Shortly after the verdict, Trump spoke to reporters, calling the trial a “disgrace” and claiming without evidence that the Biden administration pushed state prosecutors to pursue the case. Trump has repeatedly claimed his legal troubles stem from Democratic efforts to take out a political opponent.

Trump said that “we’re a nation in serious decline” due to immigration and claimed that millions of people have come into the country from prisons, mental institutions or are terrorists.

“We have a country that’s in big trouble, but this is a rigged decision right from Day One. With a conflicted judge you should have never been allowed to try this case. Never. And we will fight for our Constitution,” Trump said. “This is long from over.”

Trump did not take questions from reporters. Shortly after the verdict, the Trump campaign sent out a fundraising plea calling the former president a “POLITICAL PRISONER,” claiming the trial had been rigged and asking for a donation to stop “TOTAL TYRANNY.”

The Biden campaign released a statement that said the nation “saw that no one is above the law” and used the opportunity to warn against a Trump victory in November.

“There is still only one way to keep Donald Trump out of the Oval Office: at the ballot box. Convicted felon or not, Trump will be the Republican nominee for president,” the Biden campaign said.

“The threat Trump poses to our democracy has never been greater. He is running an increasingly unhinged campaign of revenge and retribution, pledging to be a dictator ‘on day one’ and calling for our Constitution to be ‘terminated’ so he can regain and keep power,” the campaign said.

GOP reactions

Republican Sens. Ted Cruz of Texas and Lindsey Graham of South Carolina issued statements that they thought the conviction will be overturned on appeal.

“The Manhattan legal system has become a joke in every sense of the word,” Graham said. “This is a mockery of justice. I fear we have opened up Pandora’s box on the presidency itself.”

Speaker Mike Johnson, R-La., who was among key Republicans who used the power of their office to defend Trump in the court of public opinion, in a statement on social media called it was a “shameful day in American history.”

“Democrats cheered as they convicted the leader of the opposing party on ridiculous charges, predicated on the testimony of a disbarred, convicted felon,” Johnson wrote. “This was a purely political exercise, not a legal one.”

Johnson also said Trump will appeal “this absurd verdict — and he WILL WIN!”

Another member of House GOP leadership, Rep. Tom Emmer, R-Minn., wrote on social media that Democrats “just pulled off the biggest sham in U.S. history.”

“The American people won’t forget this corrupt, two-tiered system of justice and will issue the real verdict at the ballot box in November,” he said in the post.

One of Trump’s most vocal defenders in Congress, House Judiciary Chairman Jim Jordan, R-Ohio, called the verdict “a travesty of justice” in a statement Thursday.
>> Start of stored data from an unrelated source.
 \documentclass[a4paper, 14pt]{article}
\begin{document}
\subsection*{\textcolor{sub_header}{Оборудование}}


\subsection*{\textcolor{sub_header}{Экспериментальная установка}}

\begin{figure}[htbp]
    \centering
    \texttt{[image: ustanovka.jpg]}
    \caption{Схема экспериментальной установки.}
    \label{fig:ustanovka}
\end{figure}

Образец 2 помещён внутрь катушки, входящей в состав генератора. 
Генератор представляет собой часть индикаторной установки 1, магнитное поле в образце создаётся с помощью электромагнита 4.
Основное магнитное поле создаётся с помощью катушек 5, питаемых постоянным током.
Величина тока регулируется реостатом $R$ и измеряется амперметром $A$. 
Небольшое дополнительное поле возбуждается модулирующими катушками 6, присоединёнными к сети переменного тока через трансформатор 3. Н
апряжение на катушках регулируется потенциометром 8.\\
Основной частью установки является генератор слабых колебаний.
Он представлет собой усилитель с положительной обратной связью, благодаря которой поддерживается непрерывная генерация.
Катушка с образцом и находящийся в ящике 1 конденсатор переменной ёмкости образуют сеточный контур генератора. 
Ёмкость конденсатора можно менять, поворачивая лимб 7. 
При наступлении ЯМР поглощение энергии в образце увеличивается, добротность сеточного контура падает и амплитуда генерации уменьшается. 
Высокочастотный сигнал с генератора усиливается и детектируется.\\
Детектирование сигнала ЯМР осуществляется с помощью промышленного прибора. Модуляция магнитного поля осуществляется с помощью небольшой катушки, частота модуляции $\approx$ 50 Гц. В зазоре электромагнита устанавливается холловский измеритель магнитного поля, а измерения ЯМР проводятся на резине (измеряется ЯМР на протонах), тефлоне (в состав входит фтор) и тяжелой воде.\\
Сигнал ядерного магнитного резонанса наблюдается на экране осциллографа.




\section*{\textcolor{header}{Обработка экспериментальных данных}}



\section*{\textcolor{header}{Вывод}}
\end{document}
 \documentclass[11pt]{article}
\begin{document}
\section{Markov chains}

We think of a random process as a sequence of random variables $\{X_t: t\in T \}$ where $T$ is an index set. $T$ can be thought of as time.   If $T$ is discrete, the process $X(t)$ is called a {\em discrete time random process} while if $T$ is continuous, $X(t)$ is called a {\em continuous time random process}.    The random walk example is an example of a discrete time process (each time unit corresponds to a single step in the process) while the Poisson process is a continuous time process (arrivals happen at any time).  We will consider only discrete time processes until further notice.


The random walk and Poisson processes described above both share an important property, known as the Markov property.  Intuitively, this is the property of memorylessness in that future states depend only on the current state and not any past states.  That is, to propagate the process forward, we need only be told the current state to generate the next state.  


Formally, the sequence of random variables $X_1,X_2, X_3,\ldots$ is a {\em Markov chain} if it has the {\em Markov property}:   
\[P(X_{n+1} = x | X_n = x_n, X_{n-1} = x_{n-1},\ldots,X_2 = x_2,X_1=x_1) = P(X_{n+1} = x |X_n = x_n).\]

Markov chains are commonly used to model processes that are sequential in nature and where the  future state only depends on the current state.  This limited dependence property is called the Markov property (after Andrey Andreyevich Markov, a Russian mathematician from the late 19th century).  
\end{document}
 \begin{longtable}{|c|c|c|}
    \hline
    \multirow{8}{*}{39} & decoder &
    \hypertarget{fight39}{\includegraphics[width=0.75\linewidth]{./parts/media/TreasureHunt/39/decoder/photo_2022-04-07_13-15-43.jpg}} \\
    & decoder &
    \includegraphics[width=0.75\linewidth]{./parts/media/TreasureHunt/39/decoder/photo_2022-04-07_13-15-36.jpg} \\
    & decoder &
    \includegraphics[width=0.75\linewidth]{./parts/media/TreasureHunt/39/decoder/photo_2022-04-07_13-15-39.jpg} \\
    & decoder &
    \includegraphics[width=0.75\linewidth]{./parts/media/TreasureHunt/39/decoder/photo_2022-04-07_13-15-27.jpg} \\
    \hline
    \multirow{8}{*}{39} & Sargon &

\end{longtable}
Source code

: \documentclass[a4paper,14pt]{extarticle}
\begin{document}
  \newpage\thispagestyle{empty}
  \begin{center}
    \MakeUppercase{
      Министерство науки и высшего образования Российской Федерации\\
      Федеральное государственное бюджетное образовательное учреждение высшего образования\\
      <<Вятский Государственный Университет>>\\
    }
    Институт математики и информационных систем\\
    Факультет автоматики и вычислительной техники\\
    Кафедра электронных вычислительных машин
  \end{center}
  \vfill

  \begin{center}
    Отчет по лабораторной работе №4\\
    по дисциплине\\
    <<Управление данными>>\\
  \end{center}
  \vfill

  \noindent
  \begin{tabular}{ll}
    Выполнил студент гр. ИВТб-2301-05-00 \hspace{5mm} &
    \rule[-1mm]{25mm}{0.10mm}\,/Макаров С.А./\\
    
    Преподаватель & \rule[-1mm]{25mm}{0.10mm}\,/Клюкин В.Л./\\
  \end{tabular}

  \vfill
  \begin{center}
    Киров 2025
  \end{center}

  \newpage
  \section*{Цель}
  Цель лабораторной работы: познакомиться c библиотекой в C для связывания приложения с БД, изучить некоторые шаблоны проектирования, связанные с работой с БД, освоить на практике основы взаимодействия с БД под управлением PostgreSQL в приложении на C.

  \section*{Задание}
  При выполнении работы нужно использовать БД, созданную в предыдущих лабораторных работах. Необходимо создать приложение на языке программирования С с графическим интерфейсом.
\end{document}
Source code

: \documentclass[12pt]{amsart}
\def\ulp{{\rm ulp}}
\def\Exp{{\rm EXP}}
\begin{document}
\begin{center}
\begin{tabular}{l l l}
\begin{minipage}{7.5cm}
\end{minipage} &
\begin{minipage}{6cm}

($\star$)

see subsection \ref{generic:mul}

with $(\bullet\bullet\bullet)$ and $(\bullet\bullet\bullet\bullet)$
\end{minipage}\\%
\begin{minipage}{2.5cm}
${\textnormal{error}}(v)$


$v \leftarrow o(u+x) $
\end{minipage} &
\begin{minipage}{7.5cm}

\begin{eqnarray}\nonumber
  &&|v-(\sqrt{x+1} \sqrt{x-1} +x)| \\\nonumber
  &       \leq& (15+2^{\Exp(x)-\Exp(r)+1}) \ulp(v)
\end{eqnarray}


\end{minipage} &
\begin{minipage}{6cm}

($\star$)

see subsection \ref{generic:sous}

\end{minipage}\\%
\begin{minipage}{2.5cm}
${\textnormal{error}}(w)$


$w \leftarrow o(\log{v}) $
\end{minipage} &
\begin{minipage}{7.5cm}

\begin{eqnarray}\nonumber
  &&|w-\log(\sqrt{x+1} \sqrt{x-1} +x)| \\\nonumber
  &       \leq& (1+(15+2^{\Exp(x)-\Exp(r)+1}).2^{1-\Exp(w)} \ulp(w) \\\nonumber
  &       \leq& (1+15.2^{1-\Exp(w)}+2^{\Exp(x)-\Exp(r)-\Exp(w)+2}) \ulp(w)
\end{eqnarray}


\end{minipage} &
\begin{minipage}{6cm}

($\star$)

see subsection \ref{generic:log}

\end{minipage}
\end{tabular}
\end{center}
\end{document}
“The Manhattan kangaroo court shows what happens when our justice system is weaponized by partisan prosecutors in front of a biased judge with an unfair process, designed to keep President Trump off the campaign trail and avoid bringing attention to President Biden’s failing radical policies,” the statement said.
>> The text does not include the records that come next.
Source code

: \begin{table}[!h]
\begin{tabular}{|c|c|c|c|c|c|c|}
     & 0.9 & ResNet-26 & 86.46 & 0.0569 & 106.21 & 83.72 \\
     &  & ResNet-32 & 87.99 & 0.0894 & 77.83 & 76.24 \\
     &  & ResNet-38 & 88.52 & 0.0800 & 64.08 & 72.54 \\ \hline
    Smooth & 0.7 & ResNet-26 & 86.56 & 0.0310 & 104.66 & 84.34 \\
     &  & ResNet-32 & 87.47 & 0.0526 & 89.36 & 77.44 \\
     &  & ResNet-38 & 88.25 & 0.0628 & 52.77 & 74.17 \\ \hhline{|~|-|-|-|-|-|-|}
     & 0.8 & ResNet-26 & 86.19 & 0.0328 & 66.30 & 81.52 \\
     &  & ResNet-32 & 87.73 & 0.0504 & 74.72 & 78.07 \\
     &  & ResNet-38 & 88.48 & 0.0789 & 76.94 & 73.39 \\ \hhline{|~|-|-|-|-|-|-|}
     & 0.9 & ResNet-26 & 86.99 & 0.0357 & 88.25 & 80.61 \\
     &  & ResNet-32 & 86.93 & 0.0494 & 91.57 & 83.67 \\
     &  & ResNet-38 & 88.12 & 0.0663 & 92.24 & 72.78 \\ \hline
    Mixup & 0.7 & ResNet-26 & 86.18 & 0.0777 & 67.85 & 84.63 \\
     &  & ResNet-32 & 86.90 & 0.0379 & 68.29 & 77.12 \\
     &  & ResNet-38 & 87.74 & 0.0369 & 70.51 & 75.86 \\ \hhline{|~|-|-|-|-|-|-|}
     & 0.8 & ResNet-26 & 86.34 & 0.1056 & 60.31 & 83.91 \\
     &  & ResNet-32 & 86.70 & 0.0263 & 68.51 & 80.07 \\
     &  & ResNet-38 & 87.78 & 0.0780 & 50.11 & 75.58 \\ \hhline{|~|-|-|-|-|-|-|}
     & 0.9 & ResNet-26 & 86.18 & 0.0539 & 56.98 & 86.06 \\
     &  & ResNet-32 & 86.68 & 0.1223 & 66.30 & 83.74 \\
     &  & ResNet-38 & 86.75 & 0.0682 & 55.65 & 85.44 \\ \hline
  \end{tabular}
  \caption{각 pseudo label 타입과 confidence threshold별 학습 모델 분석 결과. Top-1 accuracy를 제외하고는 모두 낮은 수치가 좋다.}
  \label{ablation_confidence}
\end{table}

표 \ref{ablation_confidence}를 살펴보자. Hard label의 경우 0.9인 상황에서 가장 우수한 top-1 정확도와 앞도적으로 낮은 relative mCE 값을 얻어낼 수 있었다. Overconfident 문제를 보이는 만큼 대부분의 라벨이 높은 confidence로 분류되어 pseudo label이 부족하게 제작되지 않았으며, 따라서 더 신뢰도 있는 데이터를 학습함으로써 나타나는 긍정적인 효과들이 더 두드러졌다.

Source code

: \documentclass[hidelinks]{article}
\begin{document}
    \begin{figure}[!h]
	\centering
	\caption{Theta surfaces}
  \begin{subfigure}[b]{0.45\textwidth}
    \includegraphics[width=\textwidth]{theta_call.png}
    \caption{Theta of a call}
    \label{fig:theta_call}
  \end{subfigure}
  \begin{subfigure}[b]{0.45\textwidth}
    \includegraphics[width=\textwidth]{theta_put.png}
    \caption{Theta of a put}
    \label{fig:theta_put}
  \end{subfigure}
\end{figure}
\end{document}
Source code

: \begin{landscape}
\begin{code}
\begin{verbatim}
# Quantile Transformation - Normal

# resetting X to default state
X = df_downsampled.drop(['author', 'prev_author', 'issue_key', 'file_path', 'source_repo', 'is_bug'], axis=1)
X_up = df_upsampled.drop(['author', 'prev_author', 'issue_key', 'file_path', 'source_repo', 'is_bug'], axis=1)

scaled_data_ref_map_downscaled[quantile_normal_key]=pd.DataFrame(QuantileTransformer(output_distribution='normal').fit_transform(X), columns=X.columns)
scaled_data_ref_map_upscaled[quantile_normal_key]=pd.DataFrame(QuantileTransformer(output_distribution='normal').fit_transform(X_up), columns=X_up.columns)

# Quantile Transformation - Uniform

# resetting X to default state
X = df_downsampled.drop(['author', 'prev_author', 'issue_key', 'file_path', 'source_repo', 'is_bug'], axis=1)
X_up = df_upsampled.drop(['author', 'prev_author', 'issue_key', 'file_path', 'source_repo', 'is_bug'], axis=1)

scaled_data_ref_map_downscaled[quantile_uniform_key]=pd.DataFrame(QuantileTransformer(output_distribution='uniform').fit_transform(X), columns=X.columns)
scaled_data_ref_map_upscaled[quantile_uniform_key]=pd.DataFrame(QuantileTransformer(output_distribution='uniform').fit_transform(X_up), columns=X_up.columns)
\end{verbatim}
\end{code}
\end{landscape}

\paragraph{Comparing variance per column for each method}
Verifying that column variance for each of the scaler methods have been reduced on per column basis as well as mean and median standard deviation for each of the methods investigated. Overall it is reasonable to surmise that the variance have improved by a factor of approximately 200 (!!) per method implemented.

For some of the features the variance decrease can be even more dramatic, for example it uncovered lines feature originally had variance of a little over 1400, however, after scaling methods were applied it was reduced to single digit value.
Rep. Mike Collins, R-Ga., implied there would be a political tit-for-tat in a post on X, formerly known as Twitter.

“Time for Red State AGs and DAs to get busy,” Collins said.

Democratic reactions

Sen. Sheldon Whitehouse, D-R.I., praised the verdict in a statement Thursday, saying anyone convicted of 34 felony counts should not be president.
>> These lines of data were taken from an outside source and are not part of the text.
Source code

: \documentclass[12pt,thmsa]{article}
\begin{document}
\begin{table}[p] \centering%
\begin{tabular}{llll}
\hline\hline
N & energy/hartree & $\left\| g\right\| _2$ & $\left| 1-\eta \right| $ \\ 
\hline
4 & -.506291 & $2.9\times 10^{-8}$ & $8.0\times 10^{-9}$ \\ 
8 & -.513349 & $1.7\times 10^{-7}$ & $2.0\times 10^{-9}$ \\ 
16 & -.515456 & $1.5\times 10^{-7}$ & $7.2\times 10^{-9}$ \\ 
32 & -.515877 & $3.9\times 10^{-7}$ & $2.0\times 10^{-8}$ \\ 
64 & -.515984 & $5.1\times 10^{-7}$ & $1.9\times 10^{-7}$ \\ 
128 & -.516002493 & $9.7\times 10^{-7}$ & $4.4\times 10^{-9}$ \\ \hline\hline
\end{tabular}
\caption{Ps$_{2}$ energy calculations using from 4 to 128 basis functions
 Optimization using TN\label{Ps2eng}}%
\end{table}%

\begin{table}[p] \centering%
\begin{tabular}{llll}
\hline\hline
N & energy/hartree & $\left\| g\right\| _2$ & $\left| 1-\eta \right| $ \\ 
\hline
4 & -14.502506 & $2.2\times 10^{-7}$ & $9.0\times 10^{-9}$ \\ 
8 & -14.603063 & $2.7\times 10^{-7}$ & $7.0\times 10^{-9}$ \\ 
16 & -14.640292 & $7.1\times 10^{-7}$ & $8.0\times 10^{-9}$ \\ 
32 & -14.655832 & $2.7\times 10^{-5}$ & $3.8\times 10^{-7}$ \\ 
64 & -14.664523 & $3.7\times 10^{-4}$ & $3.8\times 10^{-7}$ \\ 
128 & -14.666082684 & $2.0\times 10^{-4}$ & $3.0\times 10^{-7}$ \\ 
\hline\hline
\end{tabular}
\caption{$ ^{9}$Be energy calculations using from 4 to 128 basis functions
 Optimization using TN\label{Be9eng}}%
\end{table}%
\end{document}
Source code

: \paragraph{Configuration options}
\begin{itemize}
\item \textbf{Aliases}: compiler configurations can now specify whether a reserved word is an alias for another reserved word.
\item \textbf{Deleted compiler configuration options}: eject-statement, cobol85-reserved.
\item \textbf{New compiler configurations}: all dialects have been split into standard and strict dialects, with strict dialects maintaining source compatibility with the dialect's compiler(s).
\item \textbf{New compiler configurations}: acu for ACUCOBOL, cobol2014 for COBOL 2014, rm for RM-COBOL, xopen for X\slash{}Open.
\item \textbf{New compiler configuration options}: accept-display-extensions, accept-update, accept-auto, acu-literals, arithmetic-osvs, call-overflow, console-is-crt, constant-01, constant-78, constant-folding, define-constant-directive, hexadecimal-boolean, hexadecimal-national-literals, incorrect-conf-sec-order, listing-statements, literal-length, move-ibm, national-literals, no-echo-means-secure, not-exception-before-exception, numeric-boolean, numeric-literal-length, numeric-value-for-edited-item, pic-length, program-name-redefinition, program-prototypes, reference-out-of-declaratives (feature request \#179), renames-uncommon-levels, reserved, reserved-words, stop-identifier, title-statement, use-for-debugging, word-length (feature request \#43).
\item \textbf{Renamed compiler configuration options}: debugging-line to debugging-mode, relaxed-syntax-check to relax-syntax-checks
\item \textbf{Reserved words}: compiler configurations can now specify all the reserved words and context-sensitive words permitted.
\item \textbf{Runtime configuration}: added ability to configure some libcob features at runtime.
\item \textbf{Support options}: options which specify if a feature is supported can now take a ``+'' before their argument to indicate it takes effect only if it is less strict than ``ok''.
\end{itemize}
“It’s only in honest courtrooms that the former president has been unable to lie and bully his way out of trouble. Americans trust juries for good reason,” Whitehouse said.

Rep. Bennie Thompson, a Mississippi Democrat who led the now-disbanded House select committee that investigated the Jan. 6, 2021, attack on the Capitol, wrote in a social media post: “Justice has prevailed!”

Rep. Adam B. Schiff, a California Democrat who also served on that panel and is running for Senate, wrote in a social media post that the rule of law had prevailed.

“Today, twelve ordinary American citizens found a former president guilty of dozens of felonies,” Schiff wrote. “Despite his efforts to distract, delay, and deny — justice arrived for Donald Trump all the same.”